Lucia, having been listening intently and letting her brain run scenarios, offered the best solution. “Let everyone else soften him up and get him running hot. Just when he realizes something is wrong, then you can jump in and push him even harder.”
Roland accepted the tactical advantages of doing it her way, but his personality resisted any plan that did not have him leading from the front. He was beginning his protest when Billy interrupted him with the sort of simple and blunt communication that always worked best with the glowering old soldier.
“She’s right. Shut up and do it her way, you macho idiot.”
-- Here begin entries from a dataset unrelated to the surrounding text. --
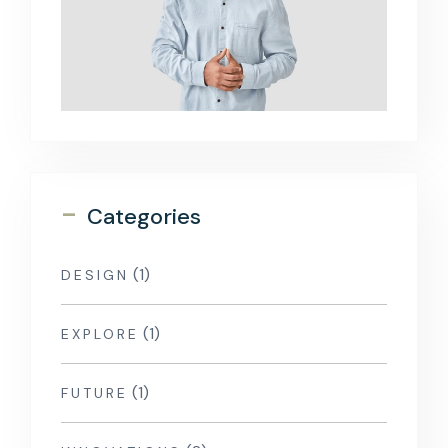
-
Categories
(1)
DESIGN
(1)
EXPLORE
(1)
FUTURE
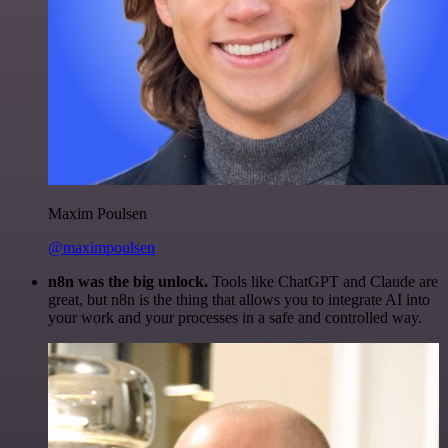
Maxim Poulsen
@maximpoulsen
n8n was the big unlock.
Tools like ChatGPT and Claude are
great, but n8n is the thing that allows you to integrate AI into
your work and your processes in a safe and controlled way.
“Dammit,” was Roland’s witty riposte. He looked to Manny, who shrugged and pointed to Lucia.
“She scares me more than you do. Sorry.”
“Dammit,” he repeated.
Lucia, gracious in victory, assumed control of the strategy session, “We’ll have The Dwarf start the fight. That should confuse them right off the bat. They are expecting you, Roland. Not Rodney and a bunch of Dockside muscle. They’ll still think they’ve got us though. Rodney will engage Manson with a small crew, and when the mercs pounce, we will spring the reserves on them. That should draw out the armature. When the mech is fully engaged, we can pull Rodney back and let Roland have his fun.”
“All while Mindy hunts down Paulie and cuts the head off that snake,” Roland added.
“Mindy will have gone in early,” Lucia agreed. “When she sees her chance, she’ll take Paulie down. Meanwhile, Manny and I will get into that command center and deal with Fox.”
“Destroy those files,” Roland grunted. “Destroy them and burn that place to the ground.”
“Don’t worry,” Manny said. “I know how to handle those files.”
Then there’s just one more thing,” Roland stated flatly, “I need to go talk to Tommy Guns about that armature.”
Billy’s eyebrows rose at that, “Tommy can whip you up any little toy you want, but are you really going to use heavy weapons inside a hangar?” Billy’s armorer was skilled and innovative, but an advanced drug and gambling addiction kept him from working for a legit contractor. The question was not whether or not a weapon existed that could take down a heavy armature. That happened all the time. The question was whether or not using such a weapon would kill everyone inside that building in the process. Billy made the point, “Anything that can knock that big fucker down is going to mess up the place real bad.”
Roland smirked, “It’s just a big machine, Billy. If you want to take it apart, all you need is to bring some tools.”